Problemas a resolver:
a) Responda com base na coluna sobre o primeiro presidente do Banco Central:
(i) De qual partido é membro a pessoa apresentada no parágrafo inicial?
(ii) Em qual programa foi desenvolvida a tese de doutorado que serviu de base para o artigo?
(iii) O que significa a sigla IPÊS?
b) Estenda a coluna sobre o primeiro presidente do Banco Central a partir da última frase apresentada.

Trecho fornecido:
# # # #

Membro Auditoria Cidadã da Dívida Pública (ACD) nacional, sociólogo, economista e cientista político, pesquisador do Núcleo de Estudos Paranaenses – análise sociológica das famílias históricas da classe dominante do Brasil e membro do Partido da Causa Operária – Curitiba.

Coluna

Primeiro presidente do BC: serviçal da ditadura e do imperialismo

Artigo baseado da parte da tese de doutorado do professor Marcelo Gonçalves Marcelino junto ao Programa de Pós-graduação em sociologia da UFPR

O primeiro presidente do Banco Central do Brasil, Dênio Chagas Nogueira, recebeu de prêmio pelos serviços prestados a implantação da ditadura militar e ao imperialismo de conjunto a condução; do que seria, a mais importante instituição econômica estratégica do país na atualidade. A partir dessa constatação histórica reproduzimos um trecho importante da entrevista do próprio Dênio Chagas Nogueira a Coleção “Histórica Contada do Banco Central do Brasil” onde o mesmo, revela sua participação no extinto IPÊS (Instituto de Pesquisas Econômicas e Sociais), uma organização financiada pelo imperialismo a partir da matriz dos Estados Unidos.

# # # #

Dados registrados:

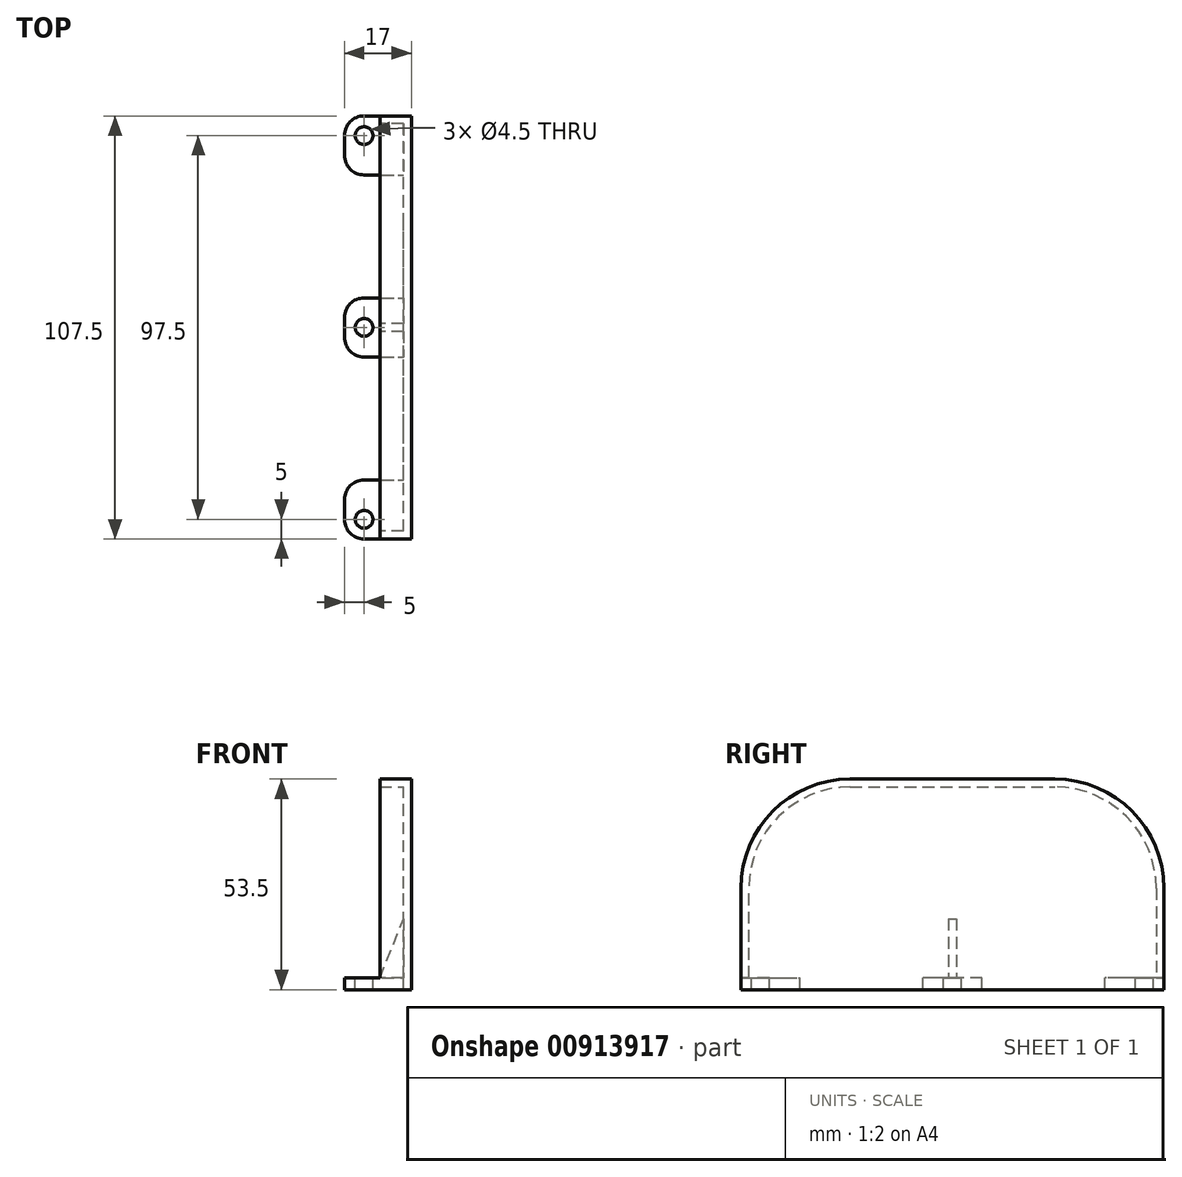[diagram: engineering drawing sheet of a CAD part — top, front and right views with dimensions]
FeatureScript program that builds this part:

# # # #

Lista de respostas:
a)
(i) Partido da Causa Operária – Curitiba.
(ii) Programa de Pós-graduação em sociologia da UFPR.
(iii) Instituto de Pesquisas Econômicas e Sociais.

b)
IPÊS – As articulações para a criação de uma entidade, nos moldes que veio a ter o Instituto de Pesquisas e Estudos Sociais – IPÊS, começaram ainda em 1961. A renúncia do presidente Jânio Quadros, em agosto daquele ano, e a subsequente posse de João Goulart – visto com desconfiança pelo empresariado devido às suas ligações com o movimento sindical – deram uma nova dimensão aos encontros que vinham sendo mantidos. Preocupados com a inflação, com a falta de planejamento econômico do governo e, sobretudo, com a suposta influência de comunistas e o aumento da intervenção estatal, os empresários resolveram intensificar as ações visando à criação de uma organização que defendesse seus interesses.

Fundado oficialmente em 2 de fevereiro de 1962, no Rio de Janeiro, o IPÊS resultou da fusão de grupos de empresários organizados no Rio e em São Paulo e rapidamente ganhou a adesão das classes produtoras das outras unidades da federação. O acirramento nos debates sobre as chamadas “reformas de base” – agrária, bancária, urbana, universitária e tributária, promovidas pelo governo Goulart – incitou nos membros do IPÊS a percepção de que o país marchava inexoravelmente para o comunismo e que cabia aos “homens bons” a interrupção desse processo.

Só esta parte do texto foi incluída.